I agree that you don't have all the air out yet, but I'm not yet convinced that you're looking at an MC problem. You should never have had water inside your brake lines. Assuming that you didn't add water into the reservoir while you were bleeding, that water is old fluid. And if you haven't gotten all the old fluid out, there's a good chance that air bubbles are still trapped in the high spots.

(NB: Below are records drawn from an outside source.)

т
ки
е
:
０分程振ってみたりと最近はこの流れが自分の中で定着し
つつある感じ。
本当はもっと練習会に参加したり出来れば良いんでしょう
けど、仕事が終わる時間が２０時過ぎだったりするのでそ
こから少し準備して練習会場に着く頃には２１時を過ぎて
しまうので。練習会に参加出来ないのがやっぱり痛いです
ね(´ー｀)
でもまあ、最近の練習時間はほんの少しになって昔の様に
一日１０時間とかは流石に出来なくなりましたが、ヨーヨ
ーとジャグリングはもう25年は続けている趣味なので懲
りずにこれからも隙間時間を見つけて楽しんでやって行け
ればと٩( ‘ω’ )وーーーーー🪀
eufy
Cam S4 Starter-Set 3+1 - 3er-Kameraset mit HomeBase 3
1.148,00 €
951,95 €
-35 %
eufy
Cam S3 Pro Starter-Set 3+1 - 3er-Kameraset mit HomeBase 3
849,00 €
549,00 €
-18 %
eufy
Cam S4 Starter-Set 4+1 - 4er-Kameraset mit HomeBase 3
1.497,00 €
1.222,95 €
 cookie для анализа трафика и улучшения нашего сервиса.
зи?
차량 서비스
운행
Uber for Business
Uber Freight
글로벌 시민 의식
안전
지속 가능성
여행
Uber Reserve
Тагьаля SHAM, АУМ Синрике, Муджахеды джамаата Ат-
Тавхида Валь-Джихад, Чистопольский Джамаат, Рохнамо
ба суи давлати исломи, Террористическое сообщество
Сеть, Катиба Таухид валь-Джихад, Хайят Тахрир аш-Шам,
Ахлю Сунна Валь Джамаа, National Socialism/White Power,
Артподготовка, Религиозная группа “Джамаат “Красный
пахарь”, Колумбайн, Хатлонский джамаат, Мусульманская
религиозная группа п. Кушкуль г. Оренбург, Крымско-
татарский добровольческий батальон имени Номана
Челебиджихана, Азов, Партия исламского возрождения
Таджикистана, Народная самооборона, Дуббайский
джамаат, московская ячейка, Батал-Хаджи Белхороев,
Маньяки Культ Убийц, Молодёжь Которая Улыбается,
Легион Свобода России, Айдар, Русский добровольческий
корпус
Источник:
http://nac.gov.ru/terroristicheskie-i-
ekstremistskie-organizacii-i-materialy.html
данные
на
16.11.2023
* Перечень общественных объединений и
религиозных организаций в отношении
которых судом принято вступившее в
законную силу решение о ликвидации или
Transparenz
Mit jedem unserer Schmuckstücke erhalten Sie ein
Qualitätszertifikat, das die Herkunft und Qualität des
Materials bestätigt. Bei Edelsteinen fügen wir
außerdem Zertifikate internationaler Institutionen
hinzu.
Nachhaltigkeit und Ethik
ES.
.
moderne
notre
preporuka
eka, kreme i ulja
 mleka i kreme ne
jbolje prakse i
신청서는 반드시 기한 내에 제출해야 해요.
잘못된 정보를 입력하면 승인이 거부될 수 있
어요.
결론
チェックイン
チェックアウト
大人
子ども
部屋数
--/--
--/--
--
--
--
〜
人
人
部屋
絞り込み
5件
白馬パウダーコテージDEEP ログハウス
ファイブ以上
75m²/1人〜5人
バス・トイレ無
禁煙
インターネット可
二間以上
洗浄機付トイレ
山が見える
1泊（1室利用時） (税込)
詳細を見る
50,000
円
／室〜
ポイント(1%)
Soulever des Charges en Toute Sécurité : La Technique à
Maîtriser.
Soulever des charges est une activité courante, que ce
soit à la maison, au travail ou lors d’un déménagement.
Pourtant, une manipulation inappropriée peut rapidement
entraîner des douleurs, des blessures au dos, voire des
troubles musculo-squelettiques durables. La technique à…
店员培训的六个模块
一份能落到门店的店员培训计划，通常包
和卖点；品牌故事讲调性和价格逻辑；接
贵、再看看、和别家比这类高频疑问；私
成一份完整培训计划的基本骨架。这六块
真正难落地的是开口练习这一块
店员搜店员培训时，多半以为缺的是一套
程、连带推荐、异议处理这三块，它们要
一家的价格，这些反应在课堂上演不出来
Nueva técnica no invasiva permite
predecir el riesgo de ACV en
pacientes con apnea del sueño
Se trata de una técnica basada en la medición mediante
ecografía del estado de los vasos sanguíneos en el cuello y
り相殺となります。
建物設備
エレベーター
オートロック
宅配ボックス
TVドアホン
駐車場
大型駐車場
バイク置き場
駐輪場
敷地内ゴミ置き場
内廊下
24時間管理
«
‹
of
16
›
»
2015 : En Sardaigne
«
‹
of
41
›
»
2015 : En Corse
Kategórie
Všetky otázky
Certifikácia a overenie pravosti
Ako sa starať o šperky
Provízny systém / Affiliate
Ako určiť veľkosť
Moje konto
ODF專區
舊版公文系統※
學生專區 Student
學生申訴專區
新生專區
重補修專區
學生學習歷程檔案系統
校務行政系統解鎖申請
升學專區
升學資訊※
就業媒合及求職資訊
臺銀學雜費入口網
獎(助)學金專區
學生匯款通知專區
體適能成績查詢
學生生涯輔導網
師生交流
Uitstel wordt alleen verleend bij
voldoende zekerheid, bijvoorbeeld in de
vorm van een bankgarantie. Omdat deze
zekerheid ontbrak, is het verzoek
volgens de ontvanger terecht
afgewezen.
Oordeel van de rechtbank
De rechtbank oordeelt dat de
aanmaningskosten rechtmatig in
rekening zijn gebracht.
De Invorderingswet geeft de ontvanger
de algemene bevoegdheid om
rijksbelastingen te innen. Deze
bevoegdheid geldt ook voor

Backing up and slamming the brakes is how you automatically adjust the rear brake shoes (like you did manually). If they are loose, the shoes will rotate slightly and the little lever will tighten the adjuster by one click each time you lock the rear up. If they are tight, they will not be able to rotate and they will stay where they are. Great idea when the parts are new and shiny, less useful when the parts are rust or broken. When you are done with the bleeding, you may wish to do this a few times to dial in the shoes. But I wouldn't think that would have much affect on bleeding. :dunno:
 
Sorry i typed it wrong. Idk why i said water. I meant a lot of fluid and air came out. My bad. Well if it isnt a MC problem what could it be? Should i just keep bleeding the system and see what happens? I dont need the truck so it can sit and i can keep trying to bleed it every so often.
 
So before i tried the reverse thing and the brakes totally stopped working i drove it and i could get it to stop, but it felt like the pressure was bleeding off of it. So i could stop effeciently but if i were to need to stop in an emergency it wouldnt do it. Pedal was to soft. But like i said that was before i did the reverse thing because now i have no brakes, it wont even pump up now.